Generations: Inter-generation loss of quality, sharpness etc - text and particularly, images
Scenario 1: A photo print from a film camera is scanned and printed. How many generations is the final print from the original scene?
Negative - first generation
Print - second generation
Scanned Image - third generation
Final Print - fourth generation.
Scenario 2: A digital photo is edited (cropping, resizing, red eye removal etc) then printed and cut to be part of a paper master which is then photocopied.
Image in camera - first generation
Edited image - second generation
Printed image - third generation
Photocopy - fifth generation {fourth generation is the photocopier scanning, fifth generation is the photocopier printing!}
Scenario 3: A digital photo is edited (cropping, resizing, red eye removal etc)and saved. More editing was required. The image is then printed.
Image in camera - first generation
Edited image - second generation
Re-edited image - third generation
Printed image - fourth generation
Each generation increases the deterioration in the quality and resolution of text or image (For one exception see below). Printing, photocopying, scanning and editing JPEG images accelerate the deterioration.
Minimising intergeneration loss of quality and resolution particularly for digital images
- Always take digital photos at the highest resolution. (The more photos you can fit on a memory card the lower the initial resolution - so set the camera to the highest resolution you can manage).
- Never save an edited image with the original filename. Always use: Save As. This means that you save a generation of loss if the image needs re-editing. (Scenario 3 printed image would become third generation)
- Where possible always print from an electronic copy of an image. {Scenario 2 print from an electronic copy would be third generation rather than fifth generation.

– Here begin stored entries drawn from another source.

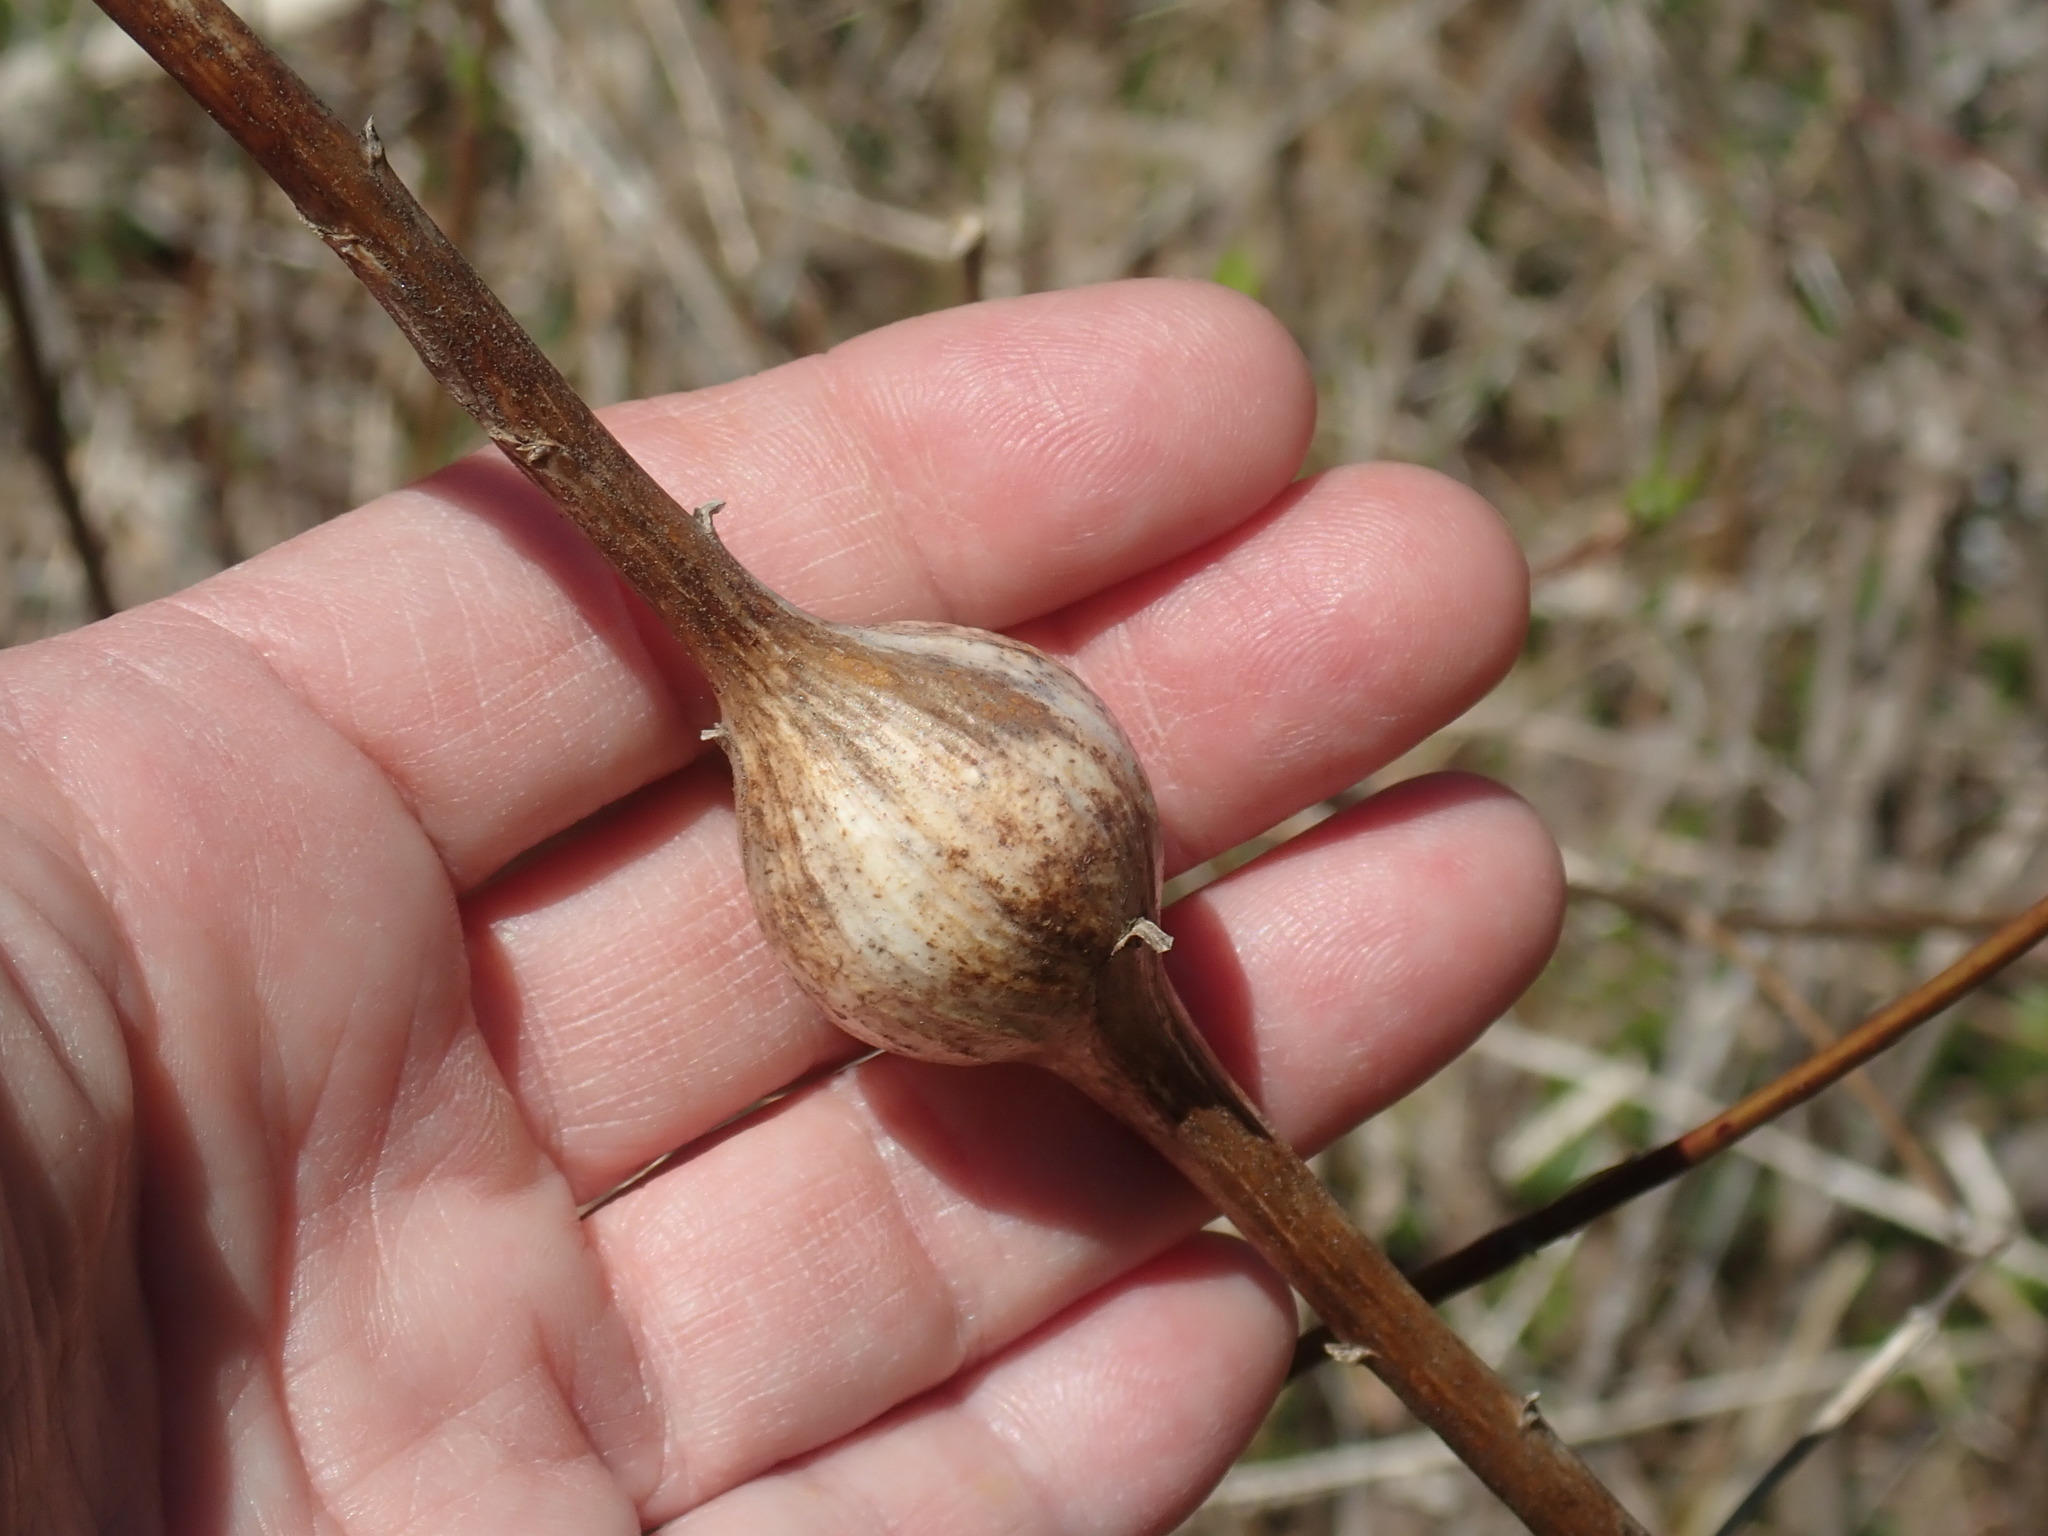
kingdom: Animalia
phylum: Arthropoda
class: Insecta
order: Diptera
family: Tephritidae
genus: Eurosta
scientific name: Eurosta solidaginis
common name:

- If high quality images are being edited then take the images in RAW mode or lossless TIFF if the camera permits. Then do all editing in a lossless image type (eg TIFF lossless). Lossless images have no inter-generation loss when saved. If an image can be photographed using a lossless image file type then the print in scenario 3 would have been second generation.
- To minimise intergeneration loss - take or scan images at high resolution, save edits as high quality or lossless and print at high resolution.